_Task details_
Once the data has been read, return all of it precisely as written.

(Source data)
____________________
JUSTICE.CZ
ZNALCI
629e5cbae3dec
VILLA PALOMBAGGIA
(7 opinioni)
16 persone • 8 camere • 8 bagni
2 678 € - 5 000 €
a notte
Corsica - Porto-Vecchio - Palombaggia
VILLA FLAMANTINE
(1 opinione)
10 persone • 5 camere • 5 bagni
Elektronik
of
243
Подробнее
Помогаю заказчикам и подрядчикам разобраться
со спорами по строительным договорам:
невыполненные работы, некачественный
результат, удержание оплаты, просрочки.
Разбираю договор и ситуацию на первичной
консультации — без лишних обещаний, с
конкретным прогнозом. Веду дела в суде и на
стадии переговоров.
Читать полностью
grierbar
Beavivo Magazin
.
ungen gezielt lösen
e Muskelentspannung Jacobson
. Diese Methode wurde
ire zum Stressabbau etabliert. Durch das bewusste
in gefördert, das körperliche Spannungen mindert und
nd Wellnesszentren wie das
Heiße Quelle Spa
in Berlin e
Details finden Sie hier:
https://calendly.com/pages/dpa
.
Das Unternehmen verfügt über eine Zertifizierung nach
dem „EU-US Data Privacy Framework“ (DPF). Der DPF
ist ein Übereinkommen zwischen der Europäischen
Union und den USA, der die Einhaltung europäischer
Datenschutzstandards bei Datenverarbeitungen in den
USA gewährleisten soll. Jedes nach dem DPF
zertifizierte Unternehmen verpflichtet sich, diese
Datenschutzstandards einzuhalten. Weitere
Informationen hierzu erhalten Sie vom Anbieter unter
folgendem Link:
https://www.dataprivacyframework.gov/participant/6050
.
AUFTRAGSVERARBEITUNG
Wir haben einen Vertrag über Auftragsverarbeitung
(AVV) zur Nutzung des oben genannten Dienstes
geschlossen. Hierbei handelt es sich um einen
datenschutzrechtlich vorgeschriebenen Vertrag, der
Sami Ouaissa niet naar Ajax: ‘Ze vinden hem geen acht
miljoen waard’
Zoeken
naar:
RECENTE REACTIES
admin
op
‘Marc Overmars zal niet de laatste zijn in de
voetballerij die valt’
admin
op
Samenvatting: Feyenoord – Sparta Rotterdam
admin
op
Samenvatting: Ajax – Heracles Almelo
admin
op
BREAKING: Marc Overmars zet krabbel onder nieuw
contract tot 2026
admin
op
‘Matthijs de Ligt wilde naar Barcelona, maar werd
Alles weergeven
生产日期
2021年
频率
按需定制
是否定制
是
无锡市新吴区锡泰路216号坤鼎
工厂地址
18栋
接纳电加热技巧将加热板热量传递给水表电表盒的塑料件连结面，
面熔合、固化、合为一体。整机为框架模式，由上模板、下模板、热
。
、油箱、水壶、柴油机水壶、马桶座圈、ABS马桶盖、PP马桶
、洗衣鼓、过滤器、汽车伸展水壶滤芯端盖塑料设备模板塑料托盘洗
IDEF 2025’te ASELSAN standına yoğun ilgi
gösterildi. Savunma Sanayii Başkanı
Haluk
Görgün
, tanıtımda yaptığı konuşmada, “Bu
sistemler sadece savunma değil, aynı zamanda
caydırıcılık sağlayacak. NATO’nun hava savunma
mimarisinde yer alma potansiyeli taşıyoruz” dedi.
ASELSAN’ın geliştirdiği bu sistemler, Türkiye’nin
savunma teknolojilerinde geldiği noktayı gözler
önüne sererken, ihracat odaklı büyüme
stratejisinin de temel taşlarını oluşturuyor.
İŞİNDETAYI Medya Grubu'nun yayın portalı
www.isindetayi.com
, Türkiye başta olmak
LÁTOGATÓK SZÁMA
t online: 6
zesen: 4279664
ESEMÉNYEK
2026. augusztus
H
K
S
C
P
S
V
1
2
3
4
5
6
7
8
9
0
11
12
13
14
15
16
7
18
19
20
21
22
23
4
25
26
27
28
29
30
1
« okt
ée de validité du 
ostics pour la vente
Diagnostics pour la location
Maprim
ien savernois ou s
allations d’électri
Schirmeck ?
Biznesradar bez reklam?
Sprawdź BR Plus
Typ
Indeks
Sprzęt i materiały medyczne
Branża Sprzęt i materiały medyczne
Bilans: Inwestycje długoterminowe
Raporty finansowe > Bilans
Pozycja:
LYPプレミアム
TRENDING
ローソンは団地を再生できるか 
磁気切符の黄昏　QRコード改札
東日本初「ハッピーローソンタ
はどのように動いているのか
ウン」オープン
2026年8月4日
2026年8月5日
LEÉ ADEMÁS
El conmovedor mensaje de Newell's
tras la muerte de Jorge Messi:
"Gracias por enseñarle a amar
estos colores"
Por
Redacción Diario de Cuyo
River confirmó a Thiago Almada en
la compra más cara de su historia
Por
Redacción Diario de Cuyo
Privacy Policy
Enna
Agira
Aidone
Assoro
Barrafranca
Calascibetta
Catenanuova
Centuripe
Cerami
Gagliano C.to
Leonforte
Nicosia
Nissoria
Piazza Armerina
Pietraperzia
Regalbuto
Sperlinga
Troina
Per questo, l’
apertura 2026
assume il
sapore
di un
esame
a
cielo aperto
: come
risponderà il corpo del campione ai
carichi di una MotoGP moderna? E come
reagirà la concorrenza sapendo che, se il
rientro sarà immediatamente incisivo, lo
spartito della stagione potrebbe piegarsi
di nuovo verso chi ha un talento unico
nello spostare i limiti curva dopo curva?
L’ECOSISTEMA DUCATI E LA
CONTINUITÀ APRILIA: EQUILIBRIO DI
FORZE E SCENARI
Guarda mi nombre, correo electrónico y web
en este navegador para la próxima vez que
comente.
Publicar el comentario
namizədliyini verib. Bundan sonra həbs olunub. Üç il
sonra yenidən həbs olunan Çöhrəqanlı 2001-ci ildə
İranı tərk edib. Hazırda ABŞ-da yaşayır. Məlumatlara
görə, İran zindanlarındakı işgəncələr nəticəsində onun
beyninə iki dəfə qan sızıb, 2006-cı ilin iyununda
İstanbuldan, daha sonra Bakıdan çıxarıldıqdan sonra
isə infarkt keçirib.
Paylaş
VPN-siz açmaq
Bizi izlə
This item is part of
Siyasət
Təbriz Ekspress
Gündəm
____________________
_Exercise answer_
JUSTICE.CZ
ZNALCI
629e5cbae3dec
VILLA PALOMBAGGIA
(7 opinioni)
16 persone • 8 camere • 8 bagni
2 678 € - 5 000 €
a notte
Corsica - Porto-Vecchio - Palombaggia
VILLA FLAMANTINE
(1 opinione)
10 persone • 5 camere • 5 bagni
Elektronik
of
243
Подробнее
Помогаю заказчикам и подрядчикам разобраться
со спорами по строительным договорам:
невыполненные работы, некачественный
результат, удержание оплаты, просрочки.
Разбираю договор и ситуацию на первичной
консультации — без лишних обещаний, с
конкретным прогнозом. Веду дела в суде и на
стадии переговоров.
Читать полностью
grierbar
Beavivo Magazin
.
ungen gezielt lösen
e Muskelentspannung Jacobson
. Diese Methode wurde
ire zum Stressabbau etabliert. Durch das bewusste
in gefördert, das körperliche Spannungen mindert und
nd Wellnesszentren wie das
Heiße Quelle Spa
in Berlin e
Details finden Sie hier:
https://calendly.com/pages/dpa
.
Das Unternehmen verfügt über eine Zertifizierung nach
dem „EU-US Data Privacy Framework“ (DPF). Der DPF
ist ein Übereinkommen zwischen der Europäischen
Union und den USA, der die Einhaltung europäischer
Datenschutzstandards bei Datenverarbeitungen in den
USA gewährleisten soll. Jedes nach dem DPF
zertifizierte Unternehmen verpflichtet sich, diese
Datenschutzstandards einzuhalten. Weitere
Informationen hierzu erhalten Sie vom Anbieter unter
folgendem Link:
https://www.dataprivacyframework.gov/participant/6050
.
AUFTRAGSVERARBEITUNG
Wir haben einen Vertrag über Auftragsverarbeitung
(AVV) zur Nutzung des oben genannten Dienstes
geschlossen. Hierbei handelt es sich um einen
datenschutzrechtlich vorgeschriebenen Vertrag, der
Sami Ouaissa niet naar Ajax: ‘Ze vinden hem geen acht
miljoen waard’
Zoeken
naar:
RECENTE REACTIES
admin
op
‘Marc Overmars zal niet de laatste zijn in de
voetballerij die valt’
admin
op
Samenvatting: Feyenoord – Sparta Rotterdam
admin
op
Samenvatting: Ajax – Heracles Almelo
admin
op
BREAKING: Marc Overmars zet krabbel onder nieuw
contract tot 2026
admin
op
‘Matthijs de Ligt wilde naar Barcelona, maar werd
Alles weergeven
生产日期
2021年
频率
按需定制
是否定制
是
无锡市新吴区锡泰路216号坤鼎
工厂地址
18栋
接纳电加热技巧将加热板热量传递给水表电表盒的塑料件连结面，
面熔合、固化、合为一体。整机为框架模式，由上模板、下模板、热
。
、油箱、水壶、柴油机水壶、马桶座圈、ABS马桶盖、PP马桶
、洗衣鼓、过滤器、汽车伸展水壶滤芯端盖塑料设备模板塑料托盘洗
IDEF 2025’te ASELSAN standına yoğun ilgi
gösterildi. Savunma Sanayii Başkanı
Haluk
Görgün
, tanıtımda yaptığı konuşmada, “Bu
sistemler sadece savunma değil, aynı zamanda
caydırıcılık sağlayacak. NATO’nun hava savunma
mimarisinde yer alma potansiyeli taşıyoruz” dedi.
ASELSAN’ın geliştirdiği bu sistemler, Türkiye’nin
savunma teknolojilerinde geldiği noktayı gözler
önüne sererken, ihracat odaklı büyüme
stratejisinin de temel taşlarını oluşturuyor.
İŞİNDETAYI Medya Grubu'nun yayın portalı
www.isindetayi.com
, Türkiye başta olmak
LÁTOGATÓK SZÁMA
t online: 6
zesen: 4279664
ESEMÉNYEK
2026. augusztus
H
K
S
C
P
S
V
1
2
3
4
5
6
7
8
9
0
11
12
13
14
15
16
7
18
19
20
21
22
23
4
25
26
27
28
29
30
1
« okt
ée de validité du 
ostics pour la vente
Diagnostics pour la location
Maprim
ien savernois ou s
allations d’électri
Schirmeck ?
Biznesradar bez reklam?
Sprawdź BR Plus
Typ
Indeks
Sprzęt i materiały medyczne
Branża Sprzęt i materiały medyczne
Bilans: Inwestycje długoterminowe
Raporty finansowe > Bilans
Pozycja:
LYPプレミアム
TRENDING
ローソンは団地を再生できるか 
磁気切符の黄昏　QRコード改札
東日本初「ハッピーローソンタ
はどのように動いているのか
ウン」オープン
2026年8月4日
2026年8月5日
LEÉ ADEMÁS
El conmovedor mensaje de Newell's
tras la muerte de Jorge Messi:
"Gracias por enseñarle a amar
estos colores"
Por
Redacción Diario de Cuyo
River confirmó a Thiago Almada en
la compra más cara de su historia
Por
Redacción Diario de Cuyo
Privacy Policy
Enna
Agira
Aidone
Assoro
Barrafranca
Calascibetta
Catenanuova
Centuripe
Cerami
Gagliano C.to
Leonforte
Nicosia
Nissoria
Piazza Armerina
Pietraperzia
Regalbuto
Sperlinga
Troina
Per questo, l’
apertura 2026
assume il
sapore
di un
esame
a
cielo aperto
: come
risponderà il corpo del campione ai
carichi di una MotoGP moderna? E come
reagirà la concorrenza sapendo che, se il
rientro sarà immediatamente incisivo, lo
spartito della stagione potrebbe piegarsi
di nuovo verso chi ha un talento unico
nello spostare i limiti curva dopo curva?
L’ECOSISTEMA DUCATI E LA
CONTINUITÀ APRILIA: EQUILIBRIO DI
FORZE E SCENARI
Guarda mi nombre, correo electrónico y web
en este navegador para la próxima vez que
comente.
Publicar el comentario
namizədliyini verib. Bundan sonra həbs olunub. Üç il
sonra yenidən həbs olunan Çöhrəqanlı 2001-ci ildə
İranı tərk edib. Hazırda ABŞ-da yaşayır. Məlumatlara
görə, İran zindanlarındakı işgəncələr nəticəsində onun
beyninə iki dəfə qan sızıb, 2006-cı ilin iyununda
İstanbuldan, daha sonra Bakıdan çıxarıldıqdan sonra
isə infarkt keçirib.
Paylaş
VPN-siz açmaq
Bizi izlə
This item is part of
Siyasət
Təbriz Ekspress
Gündəm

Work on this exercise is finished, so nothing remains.